__EXERCISE DIRECTIONS__.
Write out the data below exactly, from its first line to the line containing "Ferias para su sitio web", that line included.

[SUPPLIED DATA]

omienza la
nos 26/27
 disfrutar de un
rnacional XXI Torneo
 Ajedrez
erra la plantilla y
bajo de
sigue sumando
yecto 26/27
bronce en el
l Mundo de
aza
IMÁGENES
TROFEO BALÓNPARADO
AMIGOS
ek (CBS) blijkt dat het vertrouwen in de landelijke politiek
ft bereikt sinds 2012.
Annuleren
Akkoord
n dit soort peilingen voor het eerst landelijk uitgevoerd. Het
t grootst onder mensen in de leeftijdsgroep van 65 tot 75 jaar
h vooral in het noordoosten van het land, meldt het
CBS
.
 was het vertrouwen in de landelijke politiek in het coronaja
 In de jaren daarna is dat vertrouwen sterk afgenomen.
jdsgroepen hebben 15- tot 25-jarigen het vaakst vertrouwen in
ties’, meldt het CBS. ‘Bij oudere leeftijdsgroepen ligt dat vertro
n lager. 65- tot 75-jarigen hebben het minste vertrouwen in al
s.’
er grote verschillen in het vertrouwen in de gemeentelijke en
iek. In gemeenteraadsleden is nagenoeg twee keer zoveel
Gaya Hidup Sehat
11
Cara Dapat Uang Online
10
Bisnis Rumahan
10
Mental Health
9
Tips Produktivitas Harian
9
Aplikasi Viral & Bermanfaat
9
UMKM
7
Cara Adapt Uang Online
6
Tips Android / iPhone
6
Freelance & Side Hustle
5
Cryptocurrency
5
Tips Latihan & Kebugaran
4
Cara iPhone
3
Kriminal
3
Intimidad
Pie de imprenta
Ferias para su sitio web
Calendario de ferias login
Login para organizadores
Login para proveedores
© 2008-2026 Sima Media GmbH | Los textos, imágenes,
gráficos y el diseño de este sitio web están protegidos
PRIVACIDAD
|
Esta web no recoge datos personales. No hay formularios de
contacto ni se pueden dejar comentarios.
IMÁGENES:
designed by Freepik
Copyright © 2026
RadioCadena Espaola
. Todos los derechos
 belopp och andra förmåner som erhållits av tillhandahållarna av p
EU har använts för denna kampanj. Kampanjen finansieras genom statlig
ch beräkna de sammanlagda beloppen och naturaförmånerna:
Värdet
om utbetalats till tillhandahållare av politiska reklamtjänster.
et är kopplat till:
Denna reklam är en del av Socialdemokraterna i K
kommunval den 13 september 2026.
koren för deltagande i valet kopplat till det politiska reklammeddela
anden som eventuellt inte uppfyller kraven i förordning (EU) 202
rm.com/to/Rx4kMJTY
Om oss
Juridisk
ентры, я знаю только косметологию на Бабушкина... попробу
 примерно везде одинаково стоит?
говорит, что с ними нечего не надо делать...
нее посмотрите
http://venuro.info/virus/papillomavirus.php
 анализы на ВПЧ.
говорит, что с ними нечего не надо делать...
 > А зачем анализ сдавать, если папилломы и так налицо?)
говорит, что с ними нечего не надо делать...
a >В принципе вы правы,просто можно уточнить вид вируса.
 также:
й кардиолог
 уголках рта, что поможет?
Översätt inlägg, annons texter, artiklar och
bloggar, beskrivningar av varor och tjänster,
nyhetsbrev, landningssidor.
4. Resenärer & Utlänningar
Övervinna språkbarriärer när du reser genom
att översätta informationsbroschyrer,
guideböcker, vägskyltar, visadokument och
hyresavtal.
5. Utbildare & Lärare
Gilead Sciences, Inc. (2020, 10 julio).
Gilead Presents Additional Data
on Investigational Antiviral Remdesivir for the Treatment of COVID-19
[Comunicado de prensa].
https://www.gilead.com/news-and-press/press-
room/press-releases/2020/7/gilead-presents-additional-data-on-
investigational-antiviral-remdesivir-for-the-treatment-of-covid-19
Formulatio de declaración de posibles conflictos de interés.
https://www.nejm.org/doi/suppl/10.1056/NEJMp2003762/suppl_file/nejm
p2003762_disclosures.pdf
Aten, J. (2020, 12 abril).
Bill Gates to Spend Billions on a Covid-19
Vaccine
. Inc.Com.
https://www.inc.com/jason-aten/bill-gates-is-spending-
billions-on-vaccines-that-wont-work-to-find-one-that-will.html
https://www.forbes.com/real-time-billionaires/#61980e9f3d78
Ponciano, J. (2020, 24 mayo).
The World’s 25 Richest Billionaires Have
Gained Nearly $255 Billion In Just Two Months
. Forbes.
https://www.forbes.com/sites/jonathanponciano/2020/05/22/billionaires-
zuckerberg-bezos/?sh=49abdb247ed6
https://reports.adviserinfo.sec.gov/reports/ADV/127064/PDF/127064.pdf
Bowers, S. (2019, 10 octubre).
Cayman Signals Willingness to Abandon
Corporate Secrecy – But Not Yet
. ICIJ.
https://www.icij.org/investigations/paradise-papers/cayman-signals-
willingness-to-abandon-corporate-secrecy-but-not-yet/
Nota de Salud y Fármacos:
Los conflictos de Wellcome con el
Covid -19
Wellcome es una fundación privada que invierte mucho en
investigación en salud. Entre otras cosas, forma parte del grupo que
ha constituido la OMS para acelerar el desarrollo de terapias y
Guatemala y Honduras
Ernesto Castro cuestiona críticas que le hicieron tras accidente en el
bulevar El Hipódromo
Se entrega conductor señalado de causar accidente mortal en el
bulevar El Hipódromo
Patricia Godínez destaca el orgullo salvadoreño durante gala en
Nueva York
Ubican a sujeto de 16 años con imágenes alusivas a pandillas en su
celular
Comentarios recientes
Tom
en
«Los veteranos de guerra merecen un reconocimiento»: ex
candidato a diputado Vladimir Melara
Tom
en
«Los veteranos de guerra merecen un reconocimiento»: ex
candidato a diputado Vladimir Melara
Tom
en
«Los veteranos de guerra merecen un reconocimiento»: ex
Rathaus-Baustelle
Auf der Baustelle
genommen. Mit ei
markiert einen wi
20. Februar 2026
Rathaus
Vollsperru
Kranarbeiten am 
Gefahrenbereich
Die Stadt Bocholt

[/SUPPLIED DATA]

__OUTPUT OF THE TASK__.
omienza la
nos 26/27
 disfrutar de un
rnacional XXI Torneo
 Ajedrez
erra la plantilla y
bajo de
sigue sumando
yecto 26/27
bronce en el
l Mundo de
aza
IMÁGENES
TROFEO BALÓNPARADO
AMIGOS
ek (CBS) blijkt dat het vertrouwen in de landelijke politiek
ft bereikt sinds 2012.
Annuleren
Akkoord
n dit soort peilingen voor het eerst landelijk uitgevoerd. Het
t grootst onder mensen in de leeftijdsgroep van 65 tot 75 jaar
h vooral in het noordoosten van het land, meldt het
CBS
.
 was het vertrouwen in de landelijke politiek in het coronaja
 In de jaren daarna is dat vertrouwen sterk afgenomen.
jdsgroepen hebben 15- tot 25-jarigen het vaakst vertrouwen in
ties’, meldt het CBS. ‘Bij oudere leeftijdsgroepen ligt dat vertro
n lager. 65- tot 75-jarigen hebben het minste vertrouwen in al
s.’
er grote verschillen in het vertrouwen in de gemeentelijke en
iek. In gemeenteraadsleden is nagenoeg twee keer zoveel
Gaya Hidup Sehat
11
Cara Dapat Uang Online
10
Bisnis Rumahan
10
Mental Health
9
Tips Produktivitas Harian
9
Aplikasi Viral & Bermanfaat
9
UMKM
7
Cara Adapt Uang Online
6
Tips Android / iPhone
6
Freelance & Side Hustle
5
Cryptocurrency
5
Tips Latihan & Kebugaran
4
Cara iPhone
3
Kriminal
3
Intimidad
Pie de imprenta
Ferias para su sitio web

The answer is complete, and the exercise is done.